Number of stages to time just lets you break up the solve into several different steps, so if you were doing blindfold, you could time your memo and execution separately. I don't have a good way to do optimal pyraminx scrambles, so for now I just decided to play it safe and make them 25 moves. I'm planning to fix up the stats screen soon, I agree it's a bit ugly as is. You can currently email your statistics screen from the menu on it, but it would be nice to be able to export it other ways too, I'll think about it.

I actually like the lack of sessions a la qqTimer, but they seem to be quite popular, so I'll look into adding that, perhaps for the paid version. 

Thanks a lot for the input!


----------



## Tall5001 (Aug 4, 2011)

That makes sense now. Well if you find a way i hate 25 move pyraminx scrambles they take so much longer. I guess i just missed the email button i wanted to save my new pb scramble and when i got home (was in the car when i got it) it had dissapeared.
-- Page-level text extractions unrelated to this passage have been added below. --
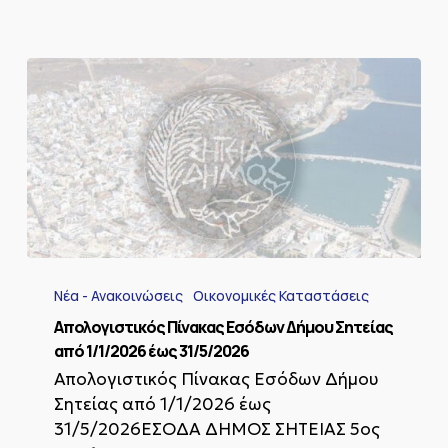
Απολογιστικός
Πίνακας
Νέα - Ανακοινώσεις
Οικονομικές Καταστάσεις
Εσόδων
Δήμου
Απολογιστικός Πίνακας Εσόδων Δήμου Σητείας
Σητείας
από 1/1/2026 έως 31/5/2026
από
Απολογιστικός Πίνακας Εσόδων Δήμου
1/1/2026
Σητείας από 1/1/2026 έως
έως
31/5/2026
31/5/2026ΕΣΟΔΑ ΔΗΜΟΣ ΣΗΤΕΙΑΣ 5ος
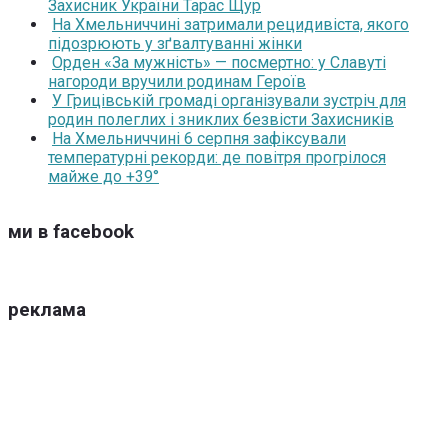
Захисник України Тарас Щур
На Хмельниччині затримали рецидивіста, якого
підозрюють у зґвалтуванні жінки
Орден «За мужність» — посмертно: у Славуті
нагороди вручили родинам Героїв
У Грицівській громаді організували зустріч для
родин полеглих і зниклих безвісти Захисників
На Хмельниччині 6 серпня зафіксували
температурні рекорди: де повітря прогрілося
майже до +39°
ми в facebook
реклама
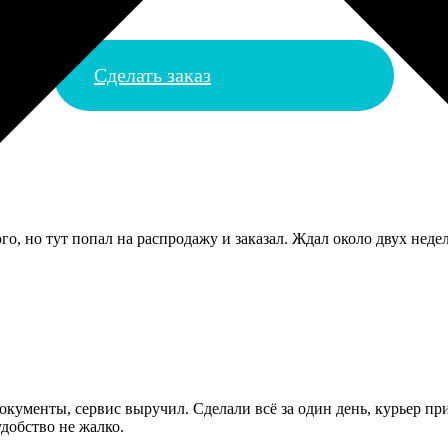
Сделать заказ
го, но тут попал на распродажу и заказал. Ждал около двух неде
кументы, сервис выручил. Сделали всё за один день, курьер при
удобство не жалко.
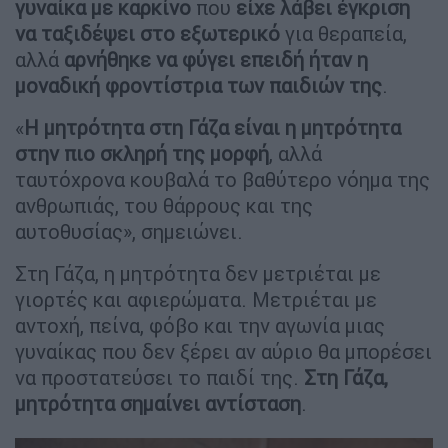
γυναίκα με καρκίνο
που
είχε λάβει έγκριση
να ταξιδέψει στο εξωτερικό
για θεραπεία,
αλλά
αρνήθηκε να φύγει επειδή ήταν η
μοναδική φροντίστρια των παιδιών της
.
«
Η μητρότητα στη Γάζα είναι η μητρότητα
στην πιο σκληρή της μορφή
, αλλά
ταυτόχρονα κουβαλά το βαθύτερο νόημα της
ανθρωπιάς, του θάρρους και της
αυτοθυσίας», σημειώνει.
Στη Γάζα, η μητρότητα δεν μετριέται με
γιορτές και αφιερώματα. Μετριέται με
αντοχή, πείνα, φόβο και την αγωνία μιας
γυναίκας που δεν ξέρει αν αύριο θα μπορέσει
να προστατεύσει το παιδί της.
Στη Γάζα,
μητρότητα σημαίνει αντίσταση
.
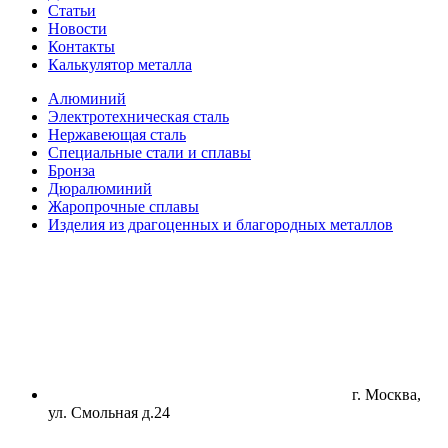
Статьи
Новости
Контакты
Калькулятор металла
Алюминий
Электротехническая сталь
Нержавеющая сталь
Специальные стали и сплавы
Бронза
Дюралюминий
Жаропрочные сплавы
Изделия из драгоценных и благородных металлов
г. Москва,
ул. Смольная д.24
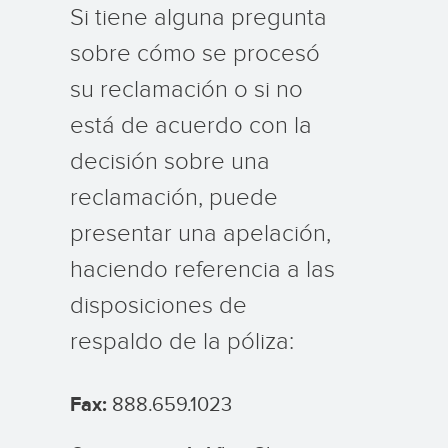
Si tiene alguna pregunta
sobre cómo se procesó
su reclamación o si no
está de acuerdo con la
decisión sobre una
reclamación, puede
presentar una apelación,
haciendo referencia a las
disposiciones de
respaldo de la póliza:
Fax:
888.659.1023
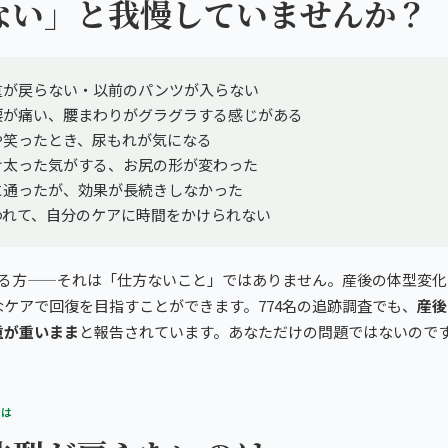
ない」と我慢していませんか？
重が戻らない・以前のパンツが入らない
腰が痛い、腰まわりがグラグラする感じがある
や笑ったとき、尿もれが気になる
け太った気がする、お尻の形が変わった
に通ったが、効果が長続きしなかった
われて、自分のケアに時間をかけられない
まる方——それは「仕方ないこと」ではありません。産後の体型変化
なケアで回復を目指すことができます。774名の追跡調査でも、
産後
重が重いまま
と報告されています。あなただけの問題ではないので
とは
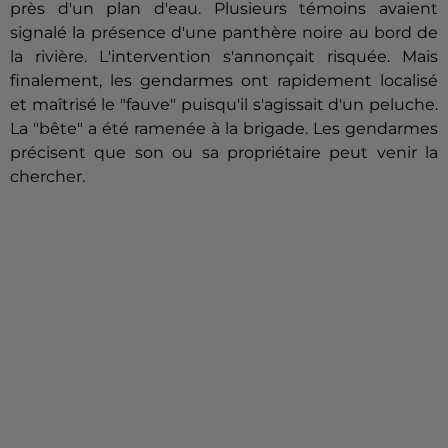
près d'un plan d'eau. Plusieurs témoins avaient
signalé la présence d'une panthère noire au bord de
la rivière. L'intervention s'annonçait risquée. Mais
finalement, les gendarmes ont rapidement localisé
et maîtrisé le "fauve" puisqu'il s'agissait d'un peluche.
La "bête" a été ramenée à la brigade. Les gendarmes
précisent que son ou sa propriétaire peut venir la
chercher.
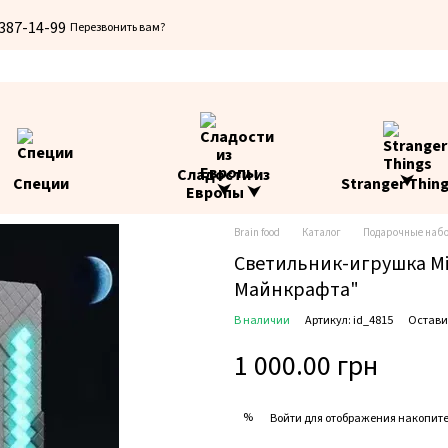
 387-14-99
Перезвонить вам?
Сладости из
Специи
Stranger Thin
Европы ⮟
Brain food
Каталог
Подарочные наб
Светильник-игрушка Mi
Майнкрафта"
В наличии
Артикул: id_4815
Остави
1 000.00 грн
%
Войти
для отображения накопите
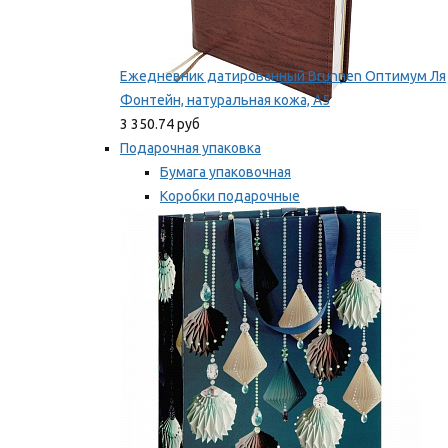
Ежедневник датированный Brunnen Оптимум Ля
Фонтейн, натуральная кожа, А5
3 350.74 руб
Подарочная упаковка
Бумага упаковочная
Коробки подарочные
Ленты, бобины
Мы рекомендуем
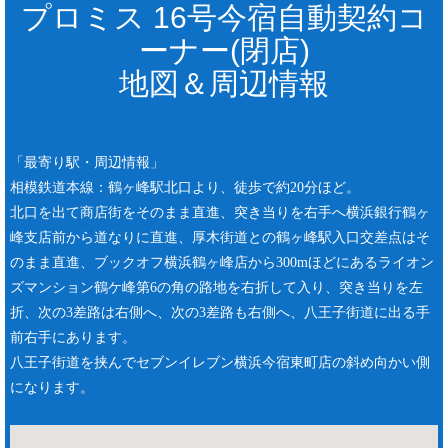
プロミス 16号今宿自動契約コ
ーナー(閉店)
地図＆周辺情報
「最寄り駅・周辺情報」
相模鉄道本線：鶴ヶ峰駅北口より、徒歩で約20分ほど。
北口を出て商店街をそのまま直進、突き当りを右手へ横浜銀行鶴ヶ
峰支店前から道なりに直進、厚木街道との鶴ヶ峰駅入口交差点はそ
のまま直進、ブックオフ横浜鶴ヶ峰店から300mほどにあるライオン
ズマンション鶴ケ峰第6の角の路地を右折して入り、突き当りを左
折、次の3差路は右側へ、次の3差路も右側へ、八王子街道に出る手
前右手にあります。
八王子街道を挟んでセブンイレブン横浜今宿東町店の斜め向かい側
になります。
So if you look at jjtimer it has sessions which are super nice! and i can go back and look at my times days after they happen. So if you dont do sessions then can you make it not delete times unless i press clear all. Auto delete is kinda of annoying it has happened 2 times already!


----------



## jorgealmerio (Sep 26, 2012)

*Suggestions and issue*

Hi,
First, congratulations for the app. It's the best from market.
If you want I have some suggestions and one issue:
1)	It could have a sound tone on 8 and 12 seconds on the inspection time, as the competition rule. The app “MyCuber” has it sound but is worst then yours.
2)	Show the single best and worst time of the current session on timer screen like you did with current and best 5/12/100. 
3)	The last line with the best 5/12/100 are writing as “best 5: XX.XX; 12: XX.XX; 12: XX.XX”. The best 12 is duplicated.

I haved already emailed this to the author.


----------